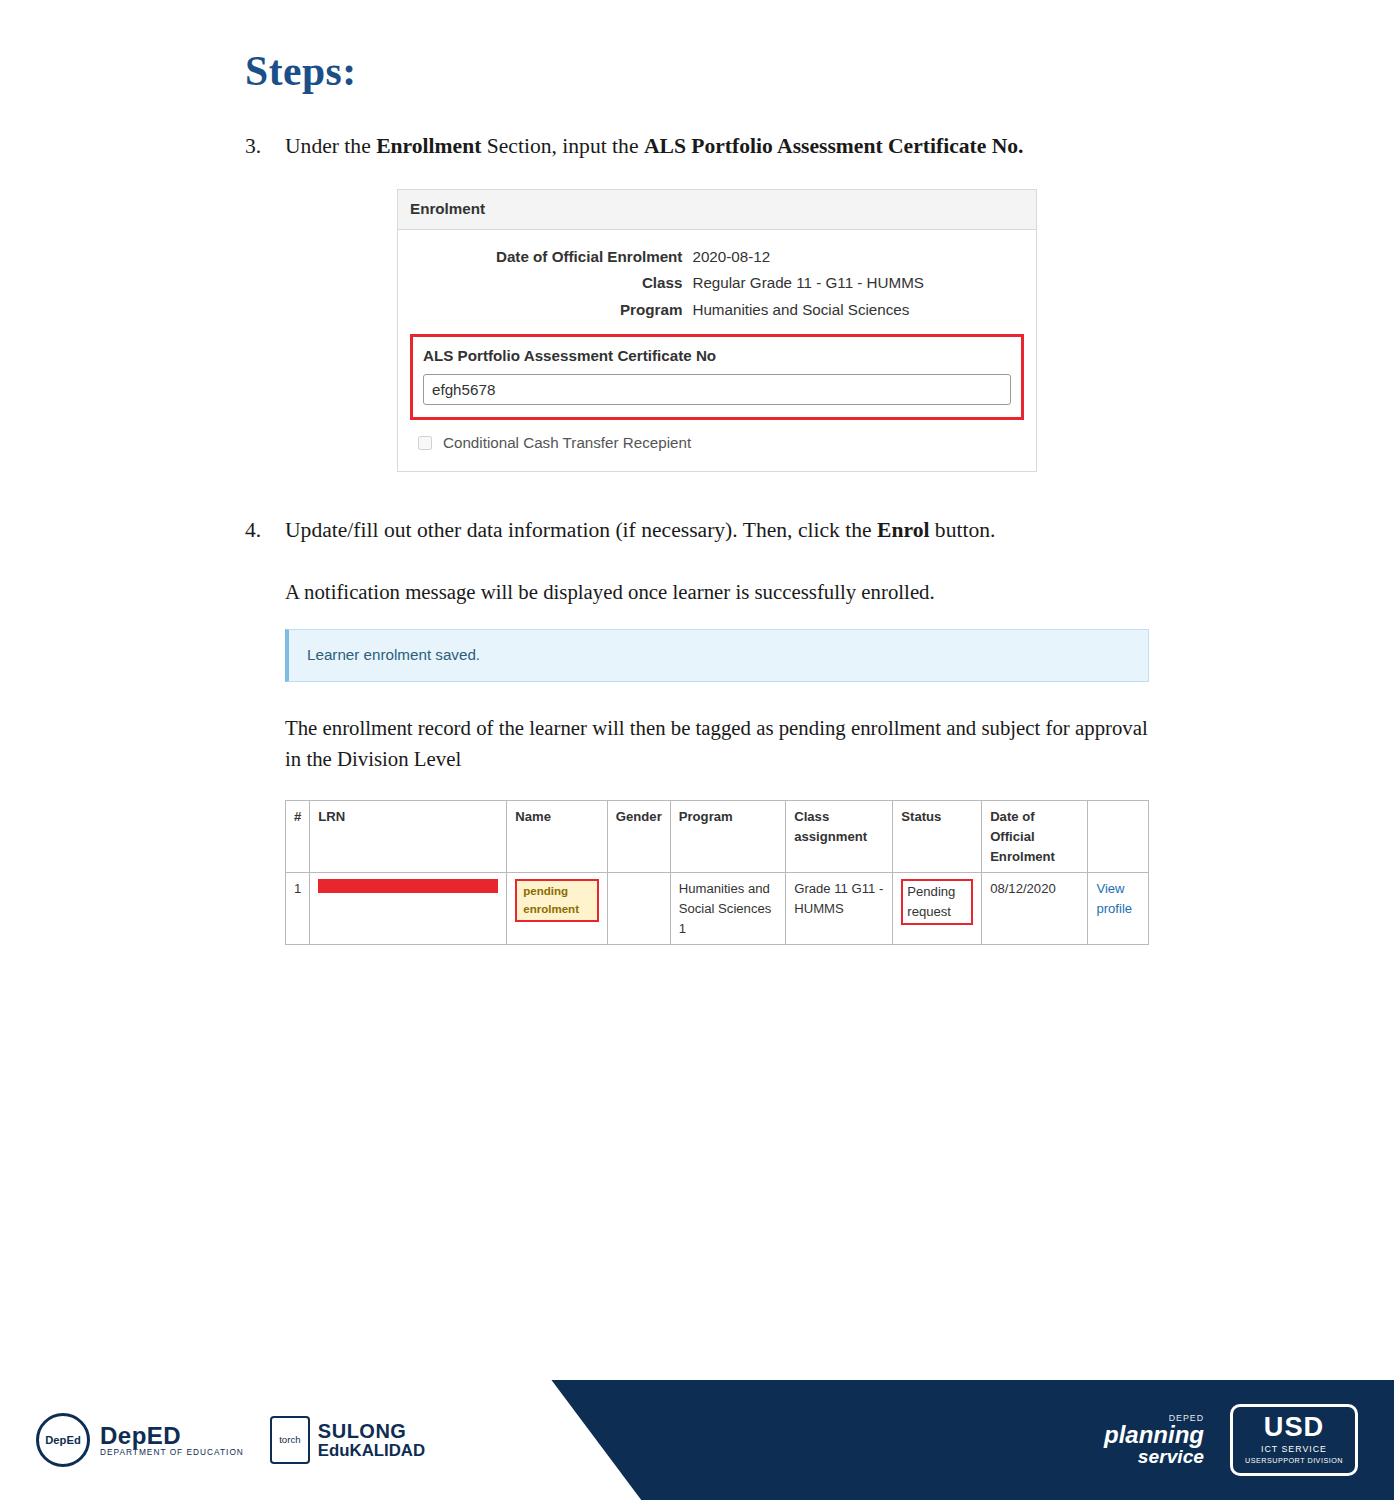Steps:
Under the Enrollment Section, input the ALS Portfolio Assessment Certificate No.
Enrolment
| Date of Official Enrolment | 2020-08-12 |
| Class | Regular Grade 11 - G11 - HUMMS |
| Program | Humanities and Social Sciences |
ALS Portfolio Assessment Certificate No
Conditional Cash Transfer Recepient
Update/fill out other data information (if necessary). Then, click the Enrol button.
A notification message will be displayed once learner is successfully enrolled.
Learner enrolment saved.
The enrollment record of the learner will then be tagged as pending enrollment and subject for approval in the Division Level
| # | LRN | Name | Gender | Program | Class assignment | Status | Date of Official Enrolment | |
| --- | --- | --- | --- | --- | --- | --- | --- | --- |
| 1 | | pending enrolment | | Humanities and Social Sciences 1 | Grade 11 G11 - HUMMS | Pending request | 08/12/2020 | View profile |
DepEd
DepED
Department of Education
torch
SULONG
EduKALIDAD
DepEd
planning
service
USD
ICT SERVICE
USERSUPPORT DIVISION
————————
**PROBLEM TO WORK ON:** Skip all lines ahead of the one containing "View profile |". Reproduce that line and the remainder of the listing above exactly.

**FINAL ANSWER:**
| 1 | | pending enrolment | | Humanities and Social Sciences 1 | Grade 11 G11 - HUMMS | Pending request | 08/12/2020 | View profile |
DepEd
DepED
Department of Education
torch
SULONG
EduKALIDAD
DepEd
planning
service
USD
ICT SERVICE
USERSUPPORT DIVISION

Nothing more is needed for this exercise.